- What is being asked -
Copy out the data in full and exactly, passing over the pictures.
___
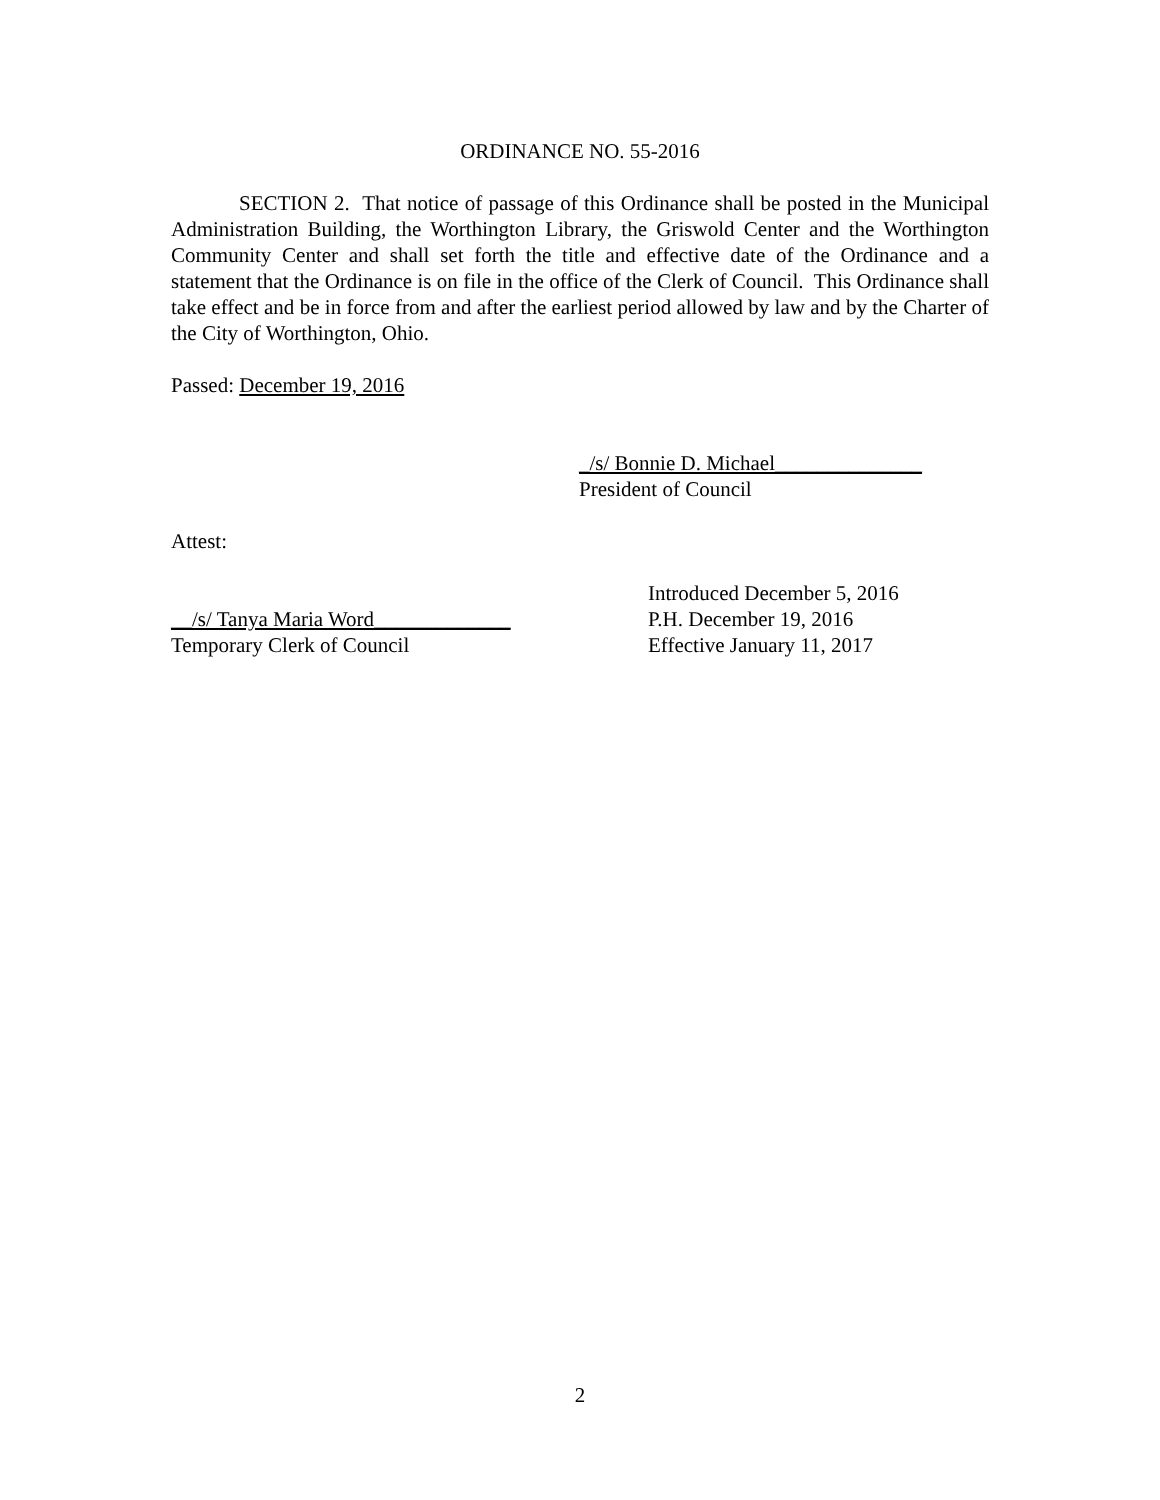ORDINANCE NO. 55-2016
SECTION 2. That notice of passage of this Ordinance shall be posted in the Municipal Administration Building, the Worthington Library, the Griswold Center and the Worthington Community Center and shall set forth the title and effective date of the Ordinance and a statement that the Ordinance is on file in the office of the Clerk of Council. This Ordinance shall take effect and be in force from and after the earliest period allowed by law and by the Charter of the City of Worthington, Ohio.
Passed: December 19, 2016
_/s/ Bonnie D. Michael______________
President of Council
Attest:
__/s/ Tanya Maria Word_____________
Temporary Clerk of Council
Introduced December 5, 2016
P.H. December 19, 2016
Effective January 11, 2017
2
___
- Written solution -
ORDINANCE NO. 55-2016
SECTION 2. That notice of passage of this Ordinance shall be posted in the Municipal Administration Building, the Worthington Library, the Griswold Center and the Worthington Community Center and shall set forth the title and effective date of the Ordinance and a statement that the Ordinance is on file in the office of the Clerk of Council. This Ordinance shall take effect and be in force from and after the earliest period allowed by law and by the Charter of the City of Worthington, Ohio.
Passed: December 19, 2016
_/s/ Bonnie D. Michael______________
President of Council
Attest:
__/s/ Tanya Maria Word_____________
Temporary Clerk of Council
Introduced December 5, 2016
P.H. December 19, 2016
Effective January 11, 2017
2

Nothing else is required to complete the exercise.